Studio album by Roswell Rudd
- Released: 1979
- Recorded: March 27–28, 1976
- Studio: Blue Rock Studios, New York City
- Genre: Jazz
- Label: Philips RJ-7490 Emanem Records 4131

Roswell Rudd chronology
| Sharing (1978) | Blown Bone (1979) | The Definitive Roswell Rudd (1979) |

2006 CD reissue cover

= Blown Bone =

Blown Bone is an album by trombonist Roswell Rudd. It was recorded in March 1976 at Blue Rock Studios in New York City, and was released on LP by Philips Japan in 1979. On the album, Rudd is joined by clarinetist Kenny Davern, saxophonists Steve Lacy and Tyrone Washington, trumpeter Enrico Rava, vocalist Sheila Jordan, pianist Patti Bown, guitarist and vocalist Louisiana Red, bassist Wilbur Little, and drummers Jordan Steckel and Paul Motian. The album was reissued on CD by Emanem Records in 2006 with a different track sequence, and with an additional track recorded in 1967 featuring another ensemble.

According to Rudd, "Blown Bone," "Cement Blues," "Street Walking," and "Bethesda Fountain" formed a suite titled "Blown Bone," dating back to the late 1960s, and about "New York City and the beauty, the energy, and the struggle." "It's Happening" was part of a suite from the mid-1970s that was dedicated to Albert Ayler, while "Blues For the Planet Earth" and "You Blew It" were a reaction to "garbage scows polluting New York Harbor."

In the CD reissue liner notes, Rudd reflected: "the players on this album just happened to be available on these two days... The chances of getting all these people together at one time would be one in a million and this was that time... the players and the music converged in a way that made it noumenal."

EXERCISE DETAILS:
Carry on the article about the album Blown Bone, beginning after its final sentence. The data that comes next is separate material, distinct from the article on the album Blown Bone.

EXTRACTED ENTRIES:
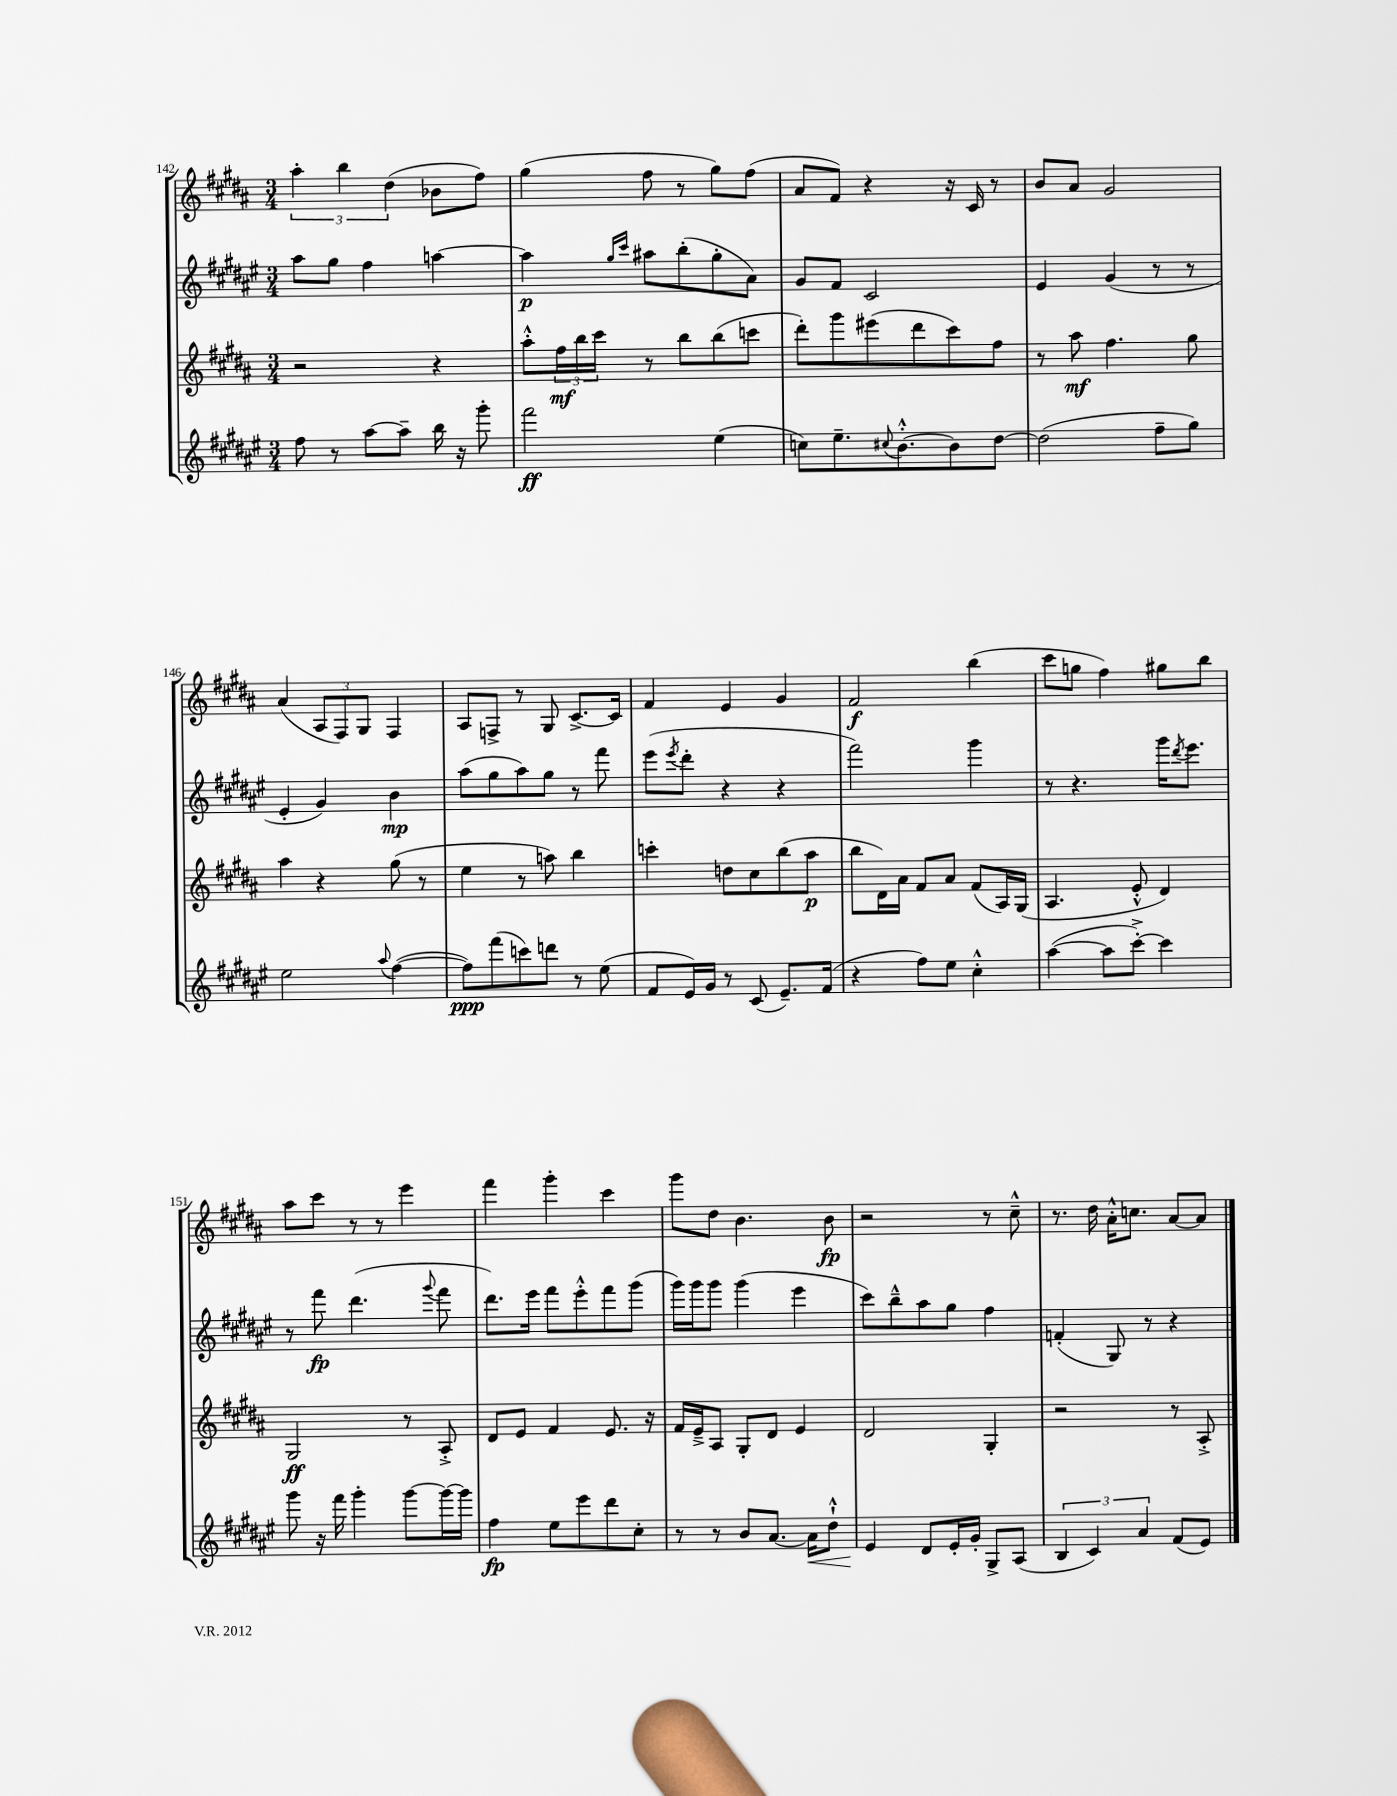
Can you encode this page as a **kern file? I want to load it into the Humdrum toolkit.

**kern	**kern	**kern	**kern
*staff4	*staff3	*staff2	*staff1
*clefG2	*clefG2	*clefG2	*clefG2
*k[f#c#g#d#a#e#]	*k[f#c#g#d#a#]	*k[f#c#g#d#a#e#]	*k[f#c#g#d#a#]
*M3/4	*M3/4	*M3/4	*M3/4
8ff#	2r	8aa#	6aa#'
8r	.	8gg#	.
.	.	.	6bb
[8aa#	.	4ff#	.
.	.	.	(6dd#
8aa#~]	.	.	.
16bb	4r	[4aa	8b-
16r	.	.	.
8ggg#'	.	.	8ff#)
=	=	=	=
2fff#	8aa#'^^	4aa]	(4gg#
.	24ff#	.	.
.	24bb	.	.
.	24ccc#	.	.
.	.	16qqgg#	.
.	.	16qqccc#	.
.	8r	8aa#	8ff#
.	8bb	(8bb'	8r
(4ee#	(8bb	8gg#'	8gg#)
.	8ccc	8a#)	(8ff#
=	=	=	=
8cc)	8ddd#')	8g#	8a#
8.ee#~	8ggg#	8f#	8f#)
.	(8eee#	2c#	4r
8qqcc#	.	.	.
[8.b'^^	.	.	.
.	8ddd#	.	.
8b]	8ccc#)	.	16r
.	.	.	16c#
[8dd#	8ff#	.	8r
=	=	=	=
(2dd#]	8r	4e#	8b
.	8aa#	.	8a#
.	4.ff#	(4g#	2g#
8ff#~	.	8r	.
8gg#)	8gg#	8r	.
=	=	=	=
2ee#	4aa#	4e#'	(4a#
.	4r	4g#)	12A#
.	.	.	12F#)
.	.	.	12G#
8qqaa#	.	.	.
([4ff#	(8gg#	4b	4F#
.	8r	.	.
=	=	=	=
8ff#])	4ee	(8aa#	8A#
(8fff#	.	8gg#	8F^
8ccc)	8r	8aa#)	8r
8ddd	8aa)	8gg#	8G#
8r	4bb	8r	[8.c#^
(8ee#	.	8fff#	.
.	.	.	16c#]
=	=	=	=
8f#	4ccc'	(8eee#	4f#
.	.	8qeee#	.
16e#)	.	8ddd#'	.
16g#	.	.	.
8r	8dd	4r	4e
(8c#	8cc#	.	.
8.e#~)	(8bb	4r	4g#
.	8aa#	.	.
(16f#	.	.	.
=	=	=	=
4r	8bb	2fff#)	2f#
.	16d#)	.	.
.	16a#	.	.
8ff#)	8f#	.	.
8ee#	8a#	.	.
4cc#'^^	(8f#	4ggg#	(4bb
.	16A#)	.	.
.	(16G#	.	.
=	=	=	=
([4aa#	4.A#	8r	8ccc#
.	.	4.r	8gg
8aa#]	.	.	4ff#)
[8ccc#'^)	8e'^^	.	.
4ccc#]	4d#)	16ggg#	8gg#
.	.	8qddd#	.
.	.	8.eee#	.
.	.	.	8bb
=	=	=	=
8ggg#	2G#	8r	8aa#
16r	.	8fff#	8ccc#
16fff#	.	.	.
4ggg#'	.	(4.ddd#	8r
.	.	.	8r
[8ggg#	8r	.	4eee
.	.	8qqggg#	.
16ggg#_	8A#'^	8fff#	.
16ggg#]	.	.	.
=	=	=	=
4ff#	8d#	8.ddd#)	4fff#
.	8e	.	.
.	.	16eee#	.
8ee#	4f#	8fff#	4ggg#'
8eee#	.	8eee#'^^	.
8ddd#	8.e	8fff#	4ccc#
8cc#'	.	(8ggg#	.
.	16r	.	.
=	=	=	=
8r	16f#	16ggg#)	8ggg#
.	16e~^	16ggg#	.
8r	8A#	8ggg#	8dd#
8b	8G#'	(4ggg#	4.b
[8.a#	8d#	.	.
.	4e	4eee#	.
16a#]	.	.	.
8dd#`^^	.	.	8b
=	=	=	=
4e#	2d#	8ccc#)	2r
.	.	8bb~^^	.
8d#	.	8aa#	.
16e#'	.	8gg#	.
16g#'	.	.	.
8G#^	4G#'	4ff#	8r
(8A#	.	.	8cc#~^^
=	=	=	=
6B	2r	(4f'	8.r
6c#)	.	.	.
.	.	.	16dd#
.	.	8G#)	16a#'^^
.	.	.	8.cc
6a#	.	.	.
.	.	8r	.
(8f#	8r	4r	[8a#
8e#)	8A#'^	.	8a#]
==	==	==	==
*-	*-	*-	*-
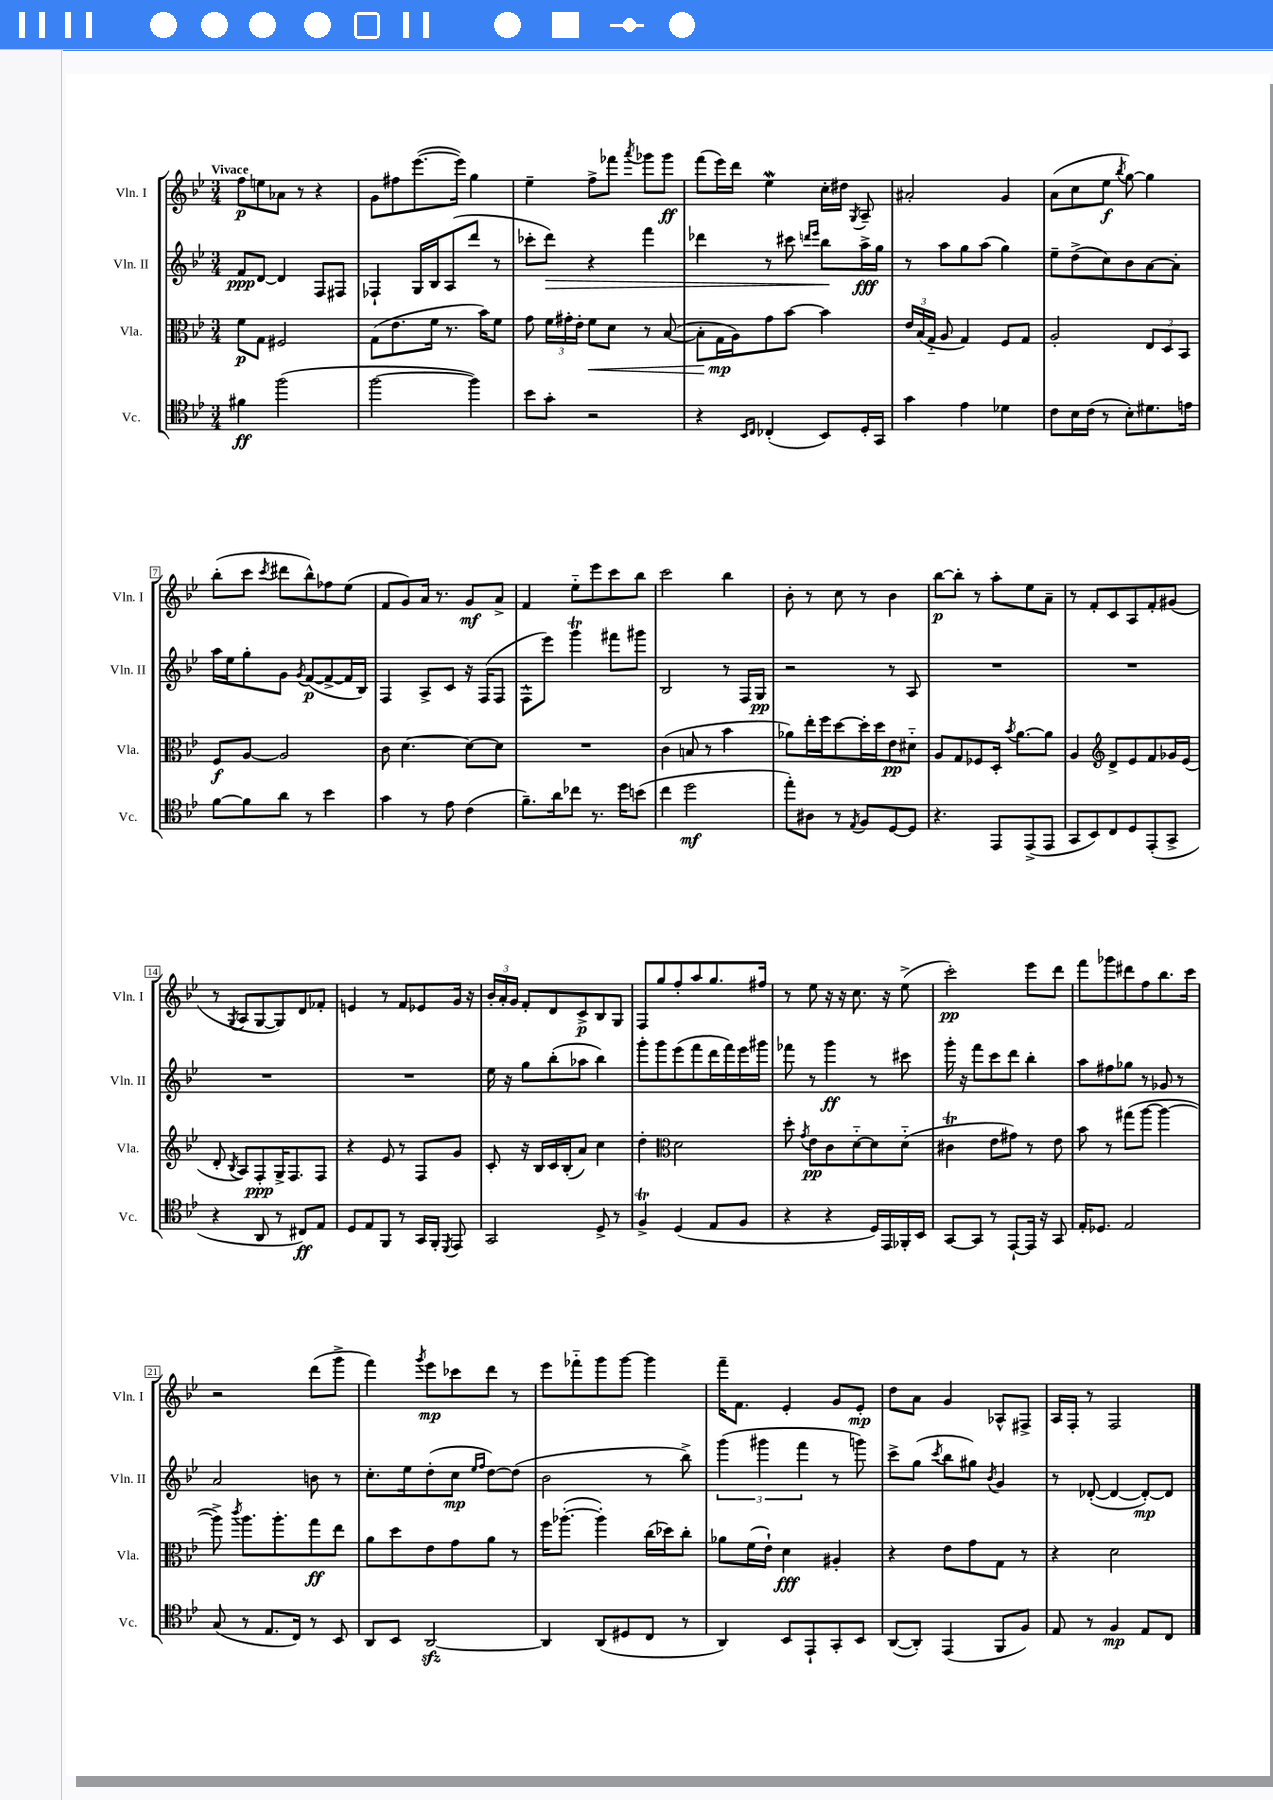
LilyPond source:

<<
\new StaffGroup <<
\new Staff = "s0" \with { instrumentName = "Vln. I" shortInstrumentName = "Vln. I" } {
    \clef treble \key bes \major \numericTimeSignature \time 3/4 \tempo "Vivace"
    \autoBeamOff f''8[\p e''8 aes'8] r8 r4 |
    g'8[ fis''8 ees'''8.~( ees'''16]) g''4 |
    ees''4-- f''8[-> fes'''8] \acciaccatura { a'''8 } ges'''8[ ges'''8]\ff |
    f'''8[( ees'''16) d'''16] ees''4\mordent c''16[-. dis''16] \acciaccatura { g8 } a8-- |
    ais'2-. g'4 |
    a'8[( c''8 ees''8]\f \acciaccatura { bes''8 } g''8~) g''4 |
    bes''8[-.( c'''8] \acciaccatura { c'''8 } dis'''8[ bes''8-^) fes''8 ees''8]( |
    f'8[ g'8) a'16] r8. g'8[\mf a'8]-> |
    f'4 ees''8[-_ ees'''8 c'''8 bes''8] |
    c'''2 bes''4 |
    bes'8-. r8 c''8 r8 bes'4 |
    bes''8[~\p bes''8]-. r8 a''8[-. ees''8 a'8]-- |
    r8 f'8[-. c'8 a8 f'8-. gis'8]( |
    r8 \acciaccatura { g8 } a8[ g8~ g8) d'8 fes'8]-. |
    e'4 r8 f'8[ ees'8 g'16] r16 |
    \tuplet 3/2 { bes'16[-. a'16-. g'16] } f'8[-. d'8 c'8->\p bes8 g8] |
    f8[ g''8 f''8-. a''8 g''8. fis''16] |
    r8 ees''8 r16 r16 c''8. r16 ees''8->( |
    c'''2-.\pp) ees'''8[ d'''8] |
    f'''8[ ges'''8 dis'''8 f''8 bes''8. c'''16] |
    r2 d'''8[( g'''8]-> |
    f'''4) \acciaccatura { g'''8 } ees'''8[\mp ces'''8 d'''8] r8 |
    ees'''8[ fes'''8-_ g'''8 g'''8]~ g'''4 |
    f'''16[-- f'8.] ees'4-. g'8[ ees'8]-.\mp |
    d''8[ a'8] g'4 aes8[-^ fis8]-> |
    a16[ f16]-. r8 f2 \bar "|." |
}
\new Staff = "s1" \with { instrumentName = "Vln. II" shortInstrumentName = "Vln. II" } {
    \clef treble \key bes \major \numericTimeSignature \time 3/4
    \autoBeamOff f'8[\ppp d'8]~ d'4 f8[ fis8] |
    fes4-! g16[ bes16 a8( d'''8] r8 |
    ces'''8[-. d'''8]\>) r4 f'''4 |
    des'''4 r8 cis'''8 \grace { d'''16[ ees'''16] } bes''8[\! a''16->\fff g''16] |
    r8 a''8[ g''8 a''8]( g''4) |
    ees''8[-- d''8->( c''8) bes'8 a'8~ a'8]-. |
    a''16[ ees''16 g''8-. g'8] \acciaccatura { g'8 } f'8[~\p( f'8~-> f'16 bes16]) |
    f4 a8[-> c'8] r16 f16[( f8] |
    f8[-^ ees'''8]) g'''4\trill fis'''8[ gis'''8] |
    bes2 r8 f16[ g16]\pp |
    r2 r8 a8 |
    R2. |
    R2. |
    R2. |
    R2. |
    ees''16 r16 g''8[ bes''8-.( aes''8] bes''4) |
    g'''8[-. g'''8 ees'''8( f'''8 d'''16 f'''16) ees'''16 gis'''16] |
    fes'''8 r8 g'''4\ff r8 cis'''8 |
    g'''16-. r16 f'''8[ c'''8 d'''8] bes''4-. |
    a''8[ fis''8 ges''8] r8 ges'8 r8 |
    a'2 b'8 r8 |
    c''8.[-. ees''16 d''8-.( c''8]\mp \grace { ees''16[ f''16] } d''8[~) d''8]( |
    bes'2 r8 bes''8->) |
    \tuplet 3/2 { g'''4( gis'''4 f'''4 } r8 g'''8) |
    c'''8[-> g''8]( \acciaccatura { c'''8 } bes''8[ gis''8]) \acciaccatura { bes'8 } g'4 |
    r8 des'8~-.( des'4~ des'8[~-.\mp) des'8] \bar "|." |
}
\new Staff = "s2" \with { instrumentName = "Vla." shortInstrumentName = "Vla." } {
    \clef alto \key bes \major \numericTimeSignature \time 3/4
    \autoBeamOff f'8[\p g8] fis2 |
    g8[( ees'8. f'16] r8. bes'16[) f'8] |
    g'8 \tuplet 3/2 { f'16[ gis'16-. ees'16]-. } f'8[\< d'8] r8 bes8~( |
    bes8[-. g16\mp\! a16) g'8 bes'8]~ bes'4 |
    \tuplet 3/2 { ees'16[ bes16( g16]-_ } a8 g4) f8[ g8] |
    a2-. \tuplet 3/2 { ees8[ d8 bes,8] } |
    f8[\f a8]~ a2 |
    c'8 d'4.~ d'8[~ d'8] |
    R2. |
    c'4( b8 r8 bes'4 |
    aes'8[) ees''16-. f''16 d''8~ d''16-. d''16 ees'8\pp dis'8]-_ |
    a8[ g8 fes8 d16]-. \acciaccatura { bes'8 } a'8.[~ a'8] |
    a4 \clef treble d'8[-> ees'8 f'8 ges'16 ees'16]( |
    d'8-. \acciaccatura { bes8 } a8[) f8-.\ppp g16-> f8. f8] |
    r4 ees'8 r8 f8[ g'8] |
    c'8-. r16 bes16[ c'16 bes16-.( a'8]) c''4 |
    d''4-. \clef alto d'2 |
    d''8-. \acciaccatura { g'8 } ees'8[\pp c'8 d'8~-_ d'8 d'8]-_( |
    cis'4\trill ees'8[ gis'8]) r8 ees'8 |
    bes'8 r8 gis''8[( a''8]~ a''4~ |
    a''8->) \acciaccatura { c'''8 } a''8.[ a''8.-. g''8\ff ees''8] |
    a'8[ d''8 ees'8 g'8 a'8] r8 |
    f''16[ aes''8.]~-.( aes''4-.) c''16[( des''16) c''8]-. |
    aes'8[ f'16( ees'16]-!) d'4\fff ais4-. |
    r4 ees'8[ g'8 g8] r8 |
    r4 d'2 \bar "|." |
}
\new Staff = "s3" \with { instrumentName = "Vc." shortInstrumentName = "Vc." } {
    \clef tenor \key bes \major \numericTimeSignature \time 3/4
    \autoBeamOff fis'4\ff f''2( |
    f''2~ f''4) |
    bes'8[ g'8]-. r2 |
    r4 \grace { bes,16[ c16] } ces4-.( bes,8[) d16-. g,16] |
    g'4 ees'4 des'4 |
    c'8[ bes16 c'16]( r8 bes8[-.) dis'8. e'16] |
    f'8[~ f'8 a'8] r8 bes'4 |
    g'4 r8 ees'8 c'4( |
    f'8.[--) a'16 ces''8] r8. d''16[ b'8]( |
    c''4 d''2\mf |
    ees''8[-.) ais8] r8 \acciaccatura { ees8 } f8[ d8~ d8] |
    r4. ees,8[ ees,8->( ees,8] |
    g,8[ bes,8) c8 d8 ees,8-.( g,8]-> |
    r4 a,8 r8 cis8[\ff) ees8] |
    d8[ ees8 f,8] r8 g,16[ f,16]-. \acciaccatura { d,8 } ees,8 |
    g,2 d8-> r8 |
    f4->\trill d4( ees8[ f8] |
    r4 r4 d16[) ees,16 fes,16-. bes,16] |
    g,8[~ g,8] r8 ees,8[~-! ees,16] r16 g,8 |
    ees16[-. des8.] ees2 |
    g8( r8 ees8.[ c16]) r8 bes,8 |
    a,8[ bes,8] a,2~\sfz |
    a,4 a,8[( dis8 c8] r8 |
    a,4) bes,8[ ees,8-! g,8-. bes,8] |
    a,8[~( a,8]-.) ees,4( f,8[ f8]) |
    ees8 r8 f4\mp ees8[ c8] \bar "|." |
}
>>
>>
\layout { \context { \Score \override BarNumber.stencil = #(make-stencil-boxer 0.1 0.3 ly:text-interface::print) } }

TASK RESULT:
== Reception ==

In a review for All About Jazz, John Eyles called the album "a little lost gem," and wrote: "Central to the album's success are the quality of the band and the quality of Rudd's writing and arranging. The band brims over with talent... Every member of the band is on top form; no one disappoints... Impressively, this album manages to integrate seemingly diverse elements into a coherent and highly listenable totality." In a separate AAJ review of the 2006 reissue, Clifford Allen commented: "Blown Bone cements the breadth and diversity of Rudd's art... It's a shame, though, that such a telling document as this was virtually buried until almost thirty years after its initial release."

The authors of the Penguin Guide to Jazz Recordings awarded the album 4 stars, and singled out "It's Happening" for praise, stating that it is "almost worth the whole set," and expressing admiration for "a completely outrageous Lacy solo which seems to use the entire range of the horn."

Dan Warburton, writing for Paris Transatlantic, called the group a "stellar 1976 pick-up band," and stated: "Not a great album but a darn good one."

Dusted Magazines Derek Taylor remarked: "Rudd has always been about placing his slippery slide-calibrated brass in unexpected contexts. This consistently entertaining hodgepodge doesn't disappoint a whit on that score... More please."

Professional ratings
Review scores
| Source | Rating |
| All About Jazz |  |
| The Penguin Guide to Jazz |  |

==Track listings==
All compositions by Roswell Rudd.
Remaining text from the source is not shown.